South Africa’s construction industry faced a challenging year in 2015, marred by industrial action, substantial delays on projects, as well as questions raised around safety concerns on structural projects.
“2015 has proved to be a tough year for most construction companies, with lower revenue and profit margins, and less new projects in the offing,” says Andries Rossouw, PwC Assurance Partner.
PwC’s third edition of ‘SA Construction’ highlights some of the trends in the South African construction industry. The study’s findings are based on the financial results of the leading construction companies listed on the Johannesburg Stock Exchange (JSE) for financial year ends to June 2015.
The South African construction industry
The construction industry is cyclical in nature and the cycle is not in its favour at present. The 2015 financial year saw a decline in market capitalisation and financial performance. Eight of the nine companies reflected a decrease in market capitalisation. In aggregate for the nine companies analysed, market capitalisation decreased by 38% to R25.9bn as at 30 June 2015 (R41.6bn as at 30 June 2014).
From 30 June to 31 October 2015, the nine companies analysed showed a further 9% decline.
The South African Government’s ongoing National Development Plan and its continued commitment to public infrastructure investment of R810bn over the next few years are still positive signs for future growth in the industry albeit that this value has decreased from prior years.
Actual government construction expenditure in 2014 was R18.6bn below the 2013 forecast. This decrease in anticipated expenditure underlines the challenges experienced by the industry. With the announcement that the Commonwealth Games of 2022 will be held in Durban, the public sector is bound to invest in infrastructure. “To date we are not aware of how much will be spent on this infrastructure in the future,” adds Rossouw.
This is the first time in five years that the secured order book decreased (4%) on the prior year. The secured order book covers 1.3 times current-year-revenue, in line with the prior year as the lower order book was mirrored by lower revenue.
Financial performance of the industry
Total revenue decreased by 7% to R129.3bn on the prior year mainly as a result of a decrease of R8.6bn from Aveng, a R5.4bn decrease from Murray & Roberts and a R1.6bn from Group Five partially offset by a R.3bn increase from WBHO and a R1.4bn increase at Stefannutti Stocks. These decreases were largely as a result of the weaker economy, in particular for commodity markets with a notable decrease in revenue from oil and gas projects.
Total operating costs decreased by 5% in response to lower revenue. Staff costs continue to represent a significant component of operating costs constituting 29% of total operating costs (2014:28%).

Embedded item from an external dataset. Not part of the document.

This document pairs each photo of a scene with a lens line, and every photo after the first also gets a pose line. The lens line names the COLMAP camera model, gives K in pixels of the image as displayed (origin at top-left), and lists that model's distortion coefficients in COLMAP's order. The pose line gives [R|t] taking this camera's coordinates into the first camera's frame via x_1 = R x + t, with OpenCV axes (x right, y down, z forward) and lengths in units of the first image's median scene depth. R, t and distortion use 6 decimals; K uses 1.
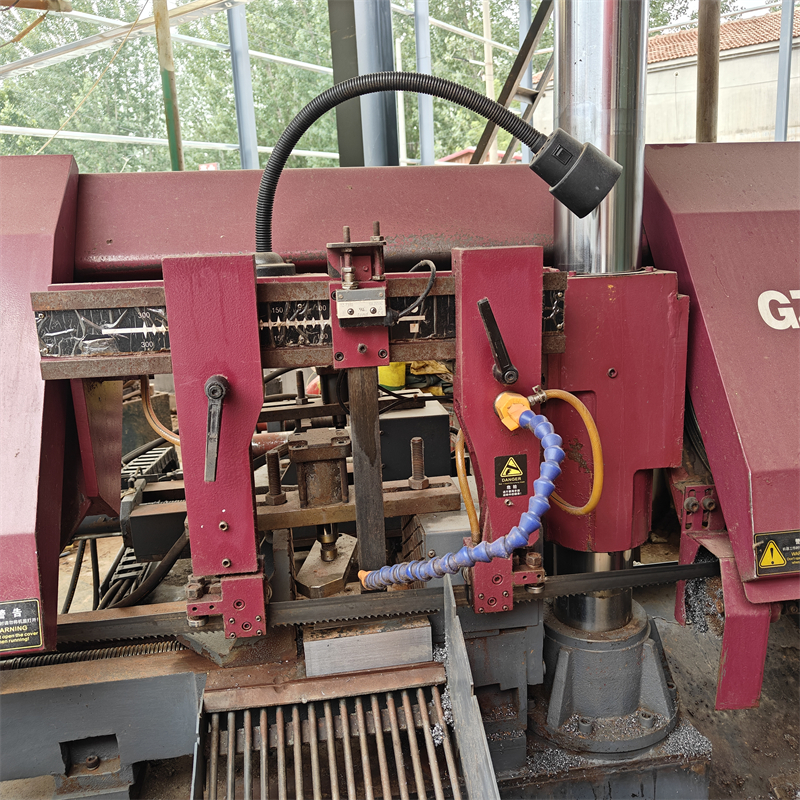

Cash generated from operations increased by 2% on last year from R4.3bn to R4.4bn. Solvency and liquidity ratios continue to remain reasonably strong and remain in line with the previous year at 1.6 and 1.3 respectively.
Integrating risk for performance
With the downturn in the global economy and harsher local operating conditions, risk management continues to be a vital component of effective management in the South African construction industry. In order to remain sustainable during this difficult period, companies need to be proactive towards potential risks in order to compete.
The common risks identified by construction companies include monitoring and compliance with the B-BBEE codes; industrial unrest; talent management and the retention of staff; growth and expansion within the industry; project execution; liquidity risk; health, safety and environmental sustainability; legislative and regulatory compliance; tender risk; and credit risk management.
Having regard to the international climate in which construction companies now operate, there are a number of tax matters that multinational construction groups will need to consider. These include base erosion and profit shifting (BEPS) as well as the imminent country-by-country reporting (CbCR) regime. This regime will require disclosure on a country-by-country basis in respect of each operating entity within a multinational group. In addition to the pending changes to the reporting of cross-border transactions, a new Double Taxation Agreement (DTA) between South Africa and Mauritius has been concluded, which will have significant relevance to multinational construction groups with Mauritian-based operations. Under the new DTA, the South African Revenue Service (SARS) and the Mauritian Revenue Authority must ‘endeavour’ to reach ‘mutual agreement’ on whether a dual-resident company should be taxed only in Mauritius or only in South Africa.
Improving value to stakeholders
The construction industry adds significant value to South Africa and its people. The monetary value received by various stakeholders is often summarised by companies in their value added statements.
Seven of the nine companies included in the construction industry analysis, comprising 69% of the revenue earned by all companies considered, provided readily available value-added statements.
The value received by heavy construction employees represented 83% (2014:71%). This is a significant contribution to the labour market. According to Stats SA, more than 1.4 million people are employed by the construction industry, either on a contract basis or permanently.
The state received 10% (2014:19%) of value created in the form of direct taxes. The reality is that the state receives significantly more if one takes into account the tax on employee income deducted from employees’ salaries and net indirect taxes like VAT.
Rossouw concludes: “The South African construction industry is well placed to cope with new growth requirements as well as take on large scale projects. But it will need to manage short-term liquidity requirements.”